L’alpiniste développe sa propre puissance et se la prouve à lui-même ; il la sent et la pense en même temps ; cette joie supérieure éclaire le paysage neigeux. Mais celui qu’un train électrique a porté jusqu’à une cime célèbre n’y peut pas trouver le même soleil. C’est pourquoi il est vrai que les perspectives du plaisir nous trompent ; mais elles nous trompent de deux manières ; car le plaisir reçu ne paie jamais ce qu’il promettait, alors que le plaisir d’agir, au contraire, paie toujours plus qu’il ne promettait. L’athlète s’exerce en vue de conquérir la récompense ; mais aussitôt, par le progrès et par la difficulté vaincue, il conquiert une autre récompense, qui est en lui et dépend de lui. Et c’est ce que le paresseux ne peut pas du tout imaginer ; car il ne voit que la peine et l’autre récompense ; il pèse l’une et l’autre et ne se décide point ; mais l’athlète est déjà debout et au travail, soulevé par l’exercice de la veille, et jouissant aussitôt de sa propre volonté et puissance. En sorte qu’il n’y a d’agréable que le travail ; mais le paresseux ne sait pas cela et ne peut pas le savoir ; ou bien, s’il le sait par ouï-dire ou par souvenir, il ne peut pas le croire ; c’est pourquoi le calcul des plaisirs trompe toujours, et l’ennui vient. Quand l’animal pensant s’ennuie, la colère n’est pas loin. Toutefois l’ennui d’être serf me paraît moins aigre que l’ennui d’être maître ; car, si monotone que soit l’action, il reste toujours à gouverner et à inventer un peu ; au lieu que celui qui reçoit les plaisirs tout faits est naturellement le plus méchant. Ainsi le riche gouverne par l’humeur et par la tristesse ; la faiblesse du travailleur vient de ce qu’il est plus content qu’il ne voudrait.

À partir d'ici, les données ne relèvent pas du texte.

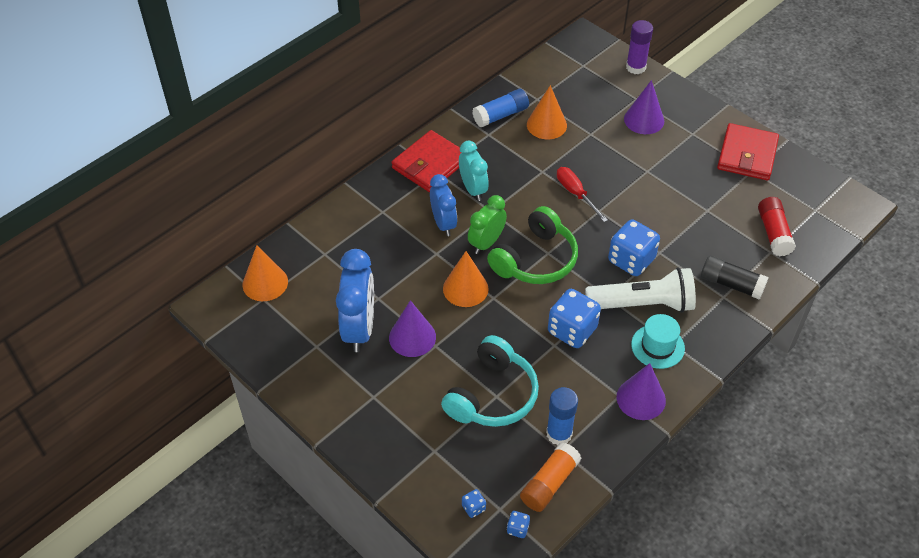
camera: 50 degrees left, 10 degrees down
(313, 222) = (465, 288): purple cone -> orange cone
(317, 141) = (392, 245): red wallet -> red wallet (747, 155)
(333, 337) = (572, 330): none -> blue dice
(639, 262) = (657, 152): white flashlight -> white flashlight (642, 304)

Il fait le méchant.
Alain, Propos sur le bonheur (1928), XLIV Diogène, 30 novembre 1922
[1]Ataraxie : tranquillité de l’âme.
[2]Le traducteur a utilisé le terme tonneau, mais l’objet n’existait pas chez les Grecs anciens. Ce sont les Gaulois qui ont inventé le tonneau.

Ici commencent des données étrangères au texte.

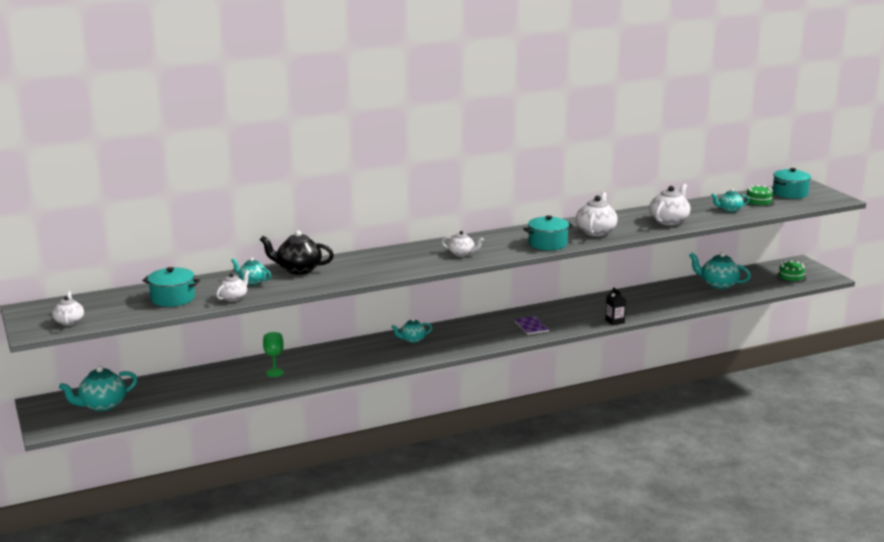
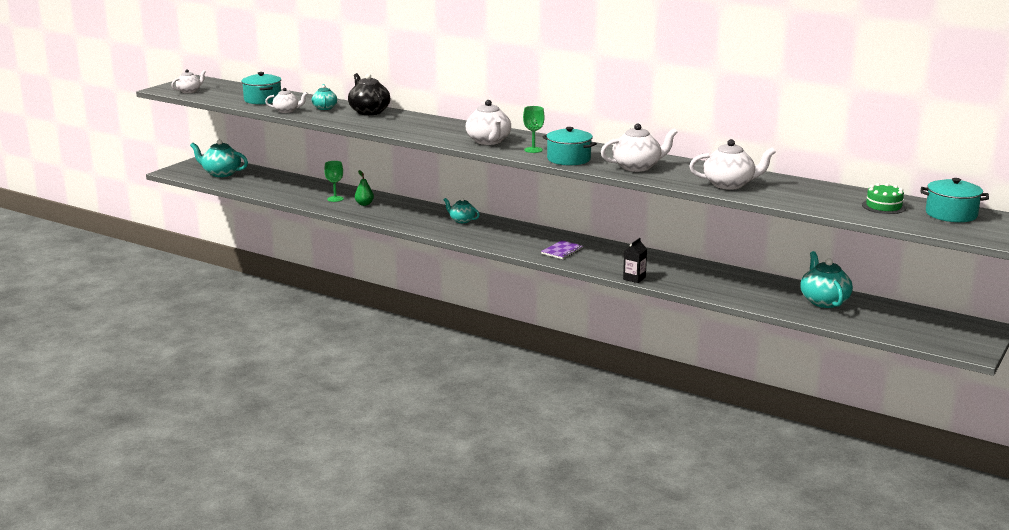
camera: 55 degrees right, 0 degrees up
(309, 365) = (364, 204): none -> green pear
(462, 254) = (488, 141): white teapot -> white teapot, size x1.64
(507, 247) = (533, 150): none -> green goblet
(729, 210) = (824, 200): turquoise teapot -> none
(791, 277) = (926, 331): green cake -> none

[3]Jeu de cartes qui oppose deux joueurs à deux autres. En France, il se joue avec 32 cartes. C’est le dix qui est la carte la plus forte.
[4]Rubicon : petit fleuve du nord de l’Italie. En le franchissant en 49 av. J.-C., Jules César (100-44 av. J.-C.) déclencha la guerre civile qui le conduit au pouvoir absolu à Rome.
[5]Diogène (413-327 av. J.-C.), philosophe de l’école cynique, célèbre pour sa vie ascétique, ses provocations et sa liberté vis-à-vis de la culture et de la politique.